### [What this task involves]
Work out how many lines in this listing hold the word "transfer", and give the number with nothing added.

### [Data for this task]

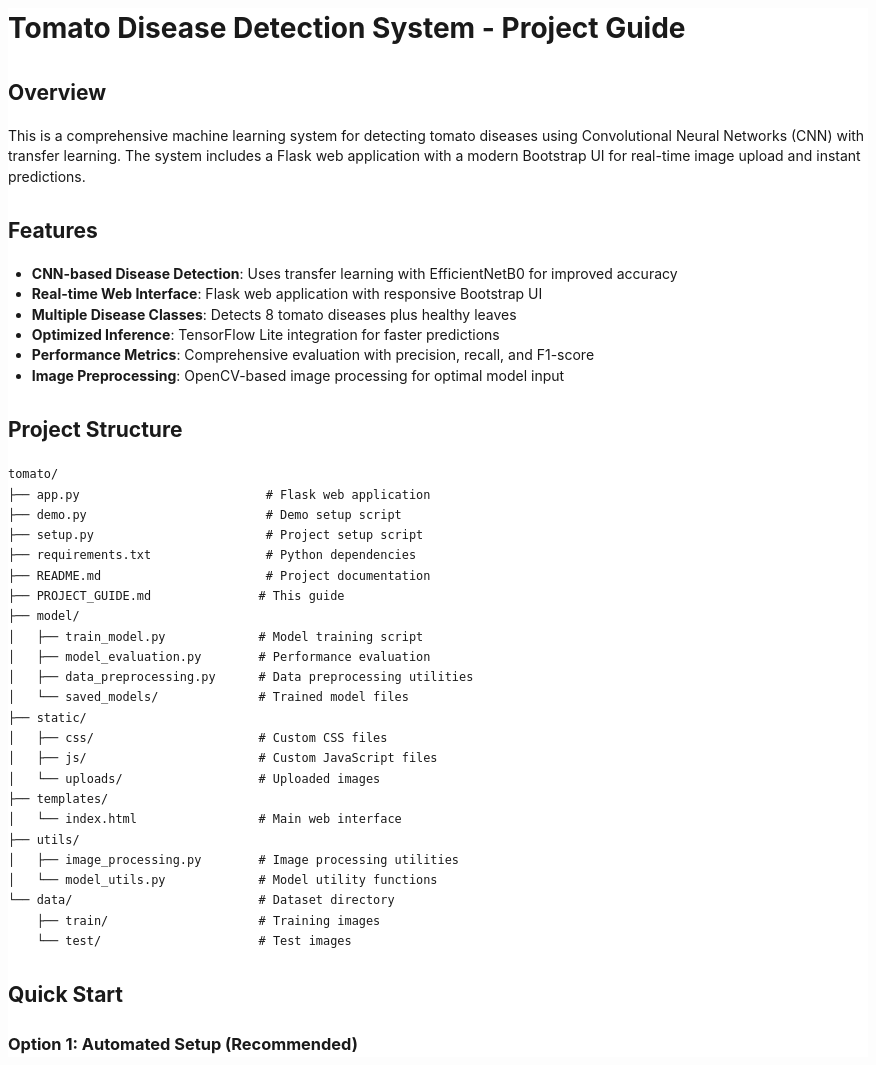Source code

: # Tomato Disease Detection System - Project Guide

## Overview

This is a comprehensive machine learning system for detecting tomato diseases using Convolutional Neural Networks (CNN) with transfer learning. The system includes a Flask web application with a modern Bootstrap UI for real-time image upload and instant predictions.

## Features

- **CNN-based Disease Detection**: Uses transfer learning with EfficientNetB0 for improved accuracy
- **Real-time Web Interface**: Flask web application with responsive Bootstrap UI
- **Multiple Disease Classes**: Detects 8 tomato diseases plus healthy leaves
- **Optimized Inference**: TensorFlow Lite integration for faster predictions
- **Performance Metrics**: Comprehensive evaluation with precision, recall, and F1-score
- **Image Preprocessing**: OpenCV-based image processing for optimal model input

## Project Structure

```
tomato/
├── app.py                          # Flask web application
├── demo.py                         # Demo setup script
├── setup.py                        # Project setup script
├── requirements.txt                # Python dependencies
├── README.md                       # Project documentation
├── PROJECT_GUIDE.md               # This guide
├── model/
│   ├── train_model.py             # Model training script
│   ├── model_evaluation.py        # Performance evaluation
│   ├── data_preprocessing.py      # Data preprocessing utilities
│   └── saved_models/              # Trained model files
├── static/
│   ├── css/                       # Custom CSS files
│   ├── js/                        # Custom JavaScript files
│   └── uploads/                   # Uploaded images
├── templates/
│   └── index.html                 # Main web interface
├── utils/
│   ├── image_processing.py        # Image processing utilities
│   └── model_utils.py             # Model utility functions
└── data/                          # Dataset directory
    ├── train/                     # Training images
    └── test/                      # Test images
```

## Quick Start

### Option 1: Automated Setup (Recommended)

### [Result for this task]
2